-- Record set follows --
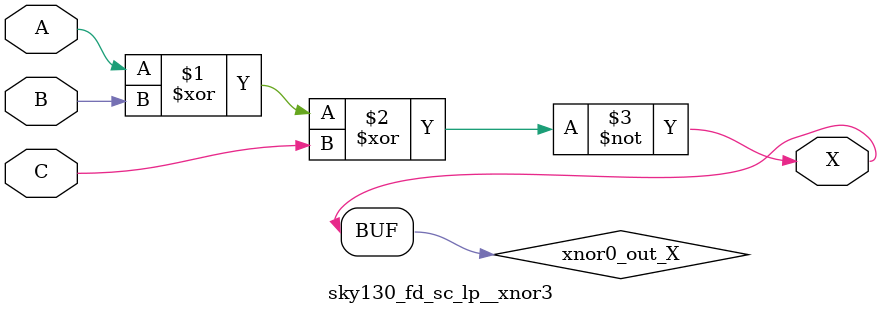
<source format=v>
/*
 * Copyright 2020 The SkyWater PDK Authors
 *
 * Licensed under the Apache License, Version 2.0 (the "License");
 * you may not use this file except in compliance with the License.
 * You may obtain a copy of the License at
 *
 *     https://www.apache.org/licenses/LICENSE-2.0
 *
 * Unless required by applicable law or agreed to in writing, software
 * distributed under the License is distributed on an "AS IS" BASIS,
 * WITHOUT WARRANTIES OR CONDITIONS OF ANY KIND, either express or implied.
 * See the License for the specific language governing permissions and
 * limitations under the License.
 *
 * SPDX-License-Identifier: Apache-2.0
*/


`ifndef SKY130_FD_SC_LP__XNOR3_FUNCTIONAL_V
`define SKY130_FD_SC_LP__XNOR3_FUNCTIONAL_V

/**
 * xnor3: 3-input exclusive NOR.
 *
 * Verilog simulation functional model.
 */

`timescale 1ns / 1ps
`default_nettype none

`celldefine
module sky130_fd_sc_lp__xnor3 (
    X,
    A,
    B,
    C
);

    // Module ports
    output X;
    input  A;
    input  B;
    input  C;

    // Local signals
    wire xnor0_out_X;

    //   Name   Output       Other arguments
    xnor xnor0 (xnor0_out_X, A, B, C        );
    buf  buf0  (X          , xnor0_out_X    );

endmodule
`endcelldefine

`default_nettype wire
`endif  // SKY130_FD_SC_LP__XNOR3_FUNCTIONAL_V
</source>
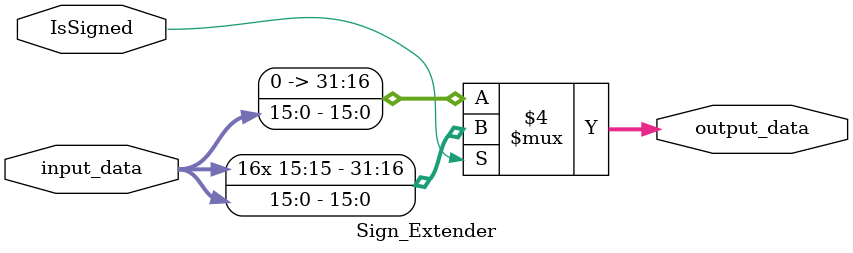
<source format=sv>
module Sign_Extender #(parameter WIDTH = 16)(
	input logic IsSigned,
	input logic [WIDTH-1:0] input_data,
	output logic [2*WIDTH-1:0] output_data
);

	 always_comb begin
        if(IsSigned == 1)
			output_data = ({{WIDTH{input_data[WIDTH-1]}}, input_data});
		  else
			output_data = {{WIDTH{1'b0}}, input_data};    
	end
	 
endmodule
</source>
-- Record set concluded --
What to do:
Nothing should appear in the answer except the lines from the first line of the data through the line holding "distributed under the", exactly as written, with pictures left out.

Result of the task:
<source format=v>
/*
 * Copyright 2020 The SkyWater PDK Authors
 *
 * Licensed under the Apache License, Version 2.0 (the "License");
 * you may not use this file except in compliance with the License.
 * You may obtain a copy of the License at
 *
 *     https://www.apache.org/licenses/LICENSE-2.0
 *
 * Unless required by applicable law or agreed to in writing, software
 * distributed under the License is distributed on an "AS IS" BASIS,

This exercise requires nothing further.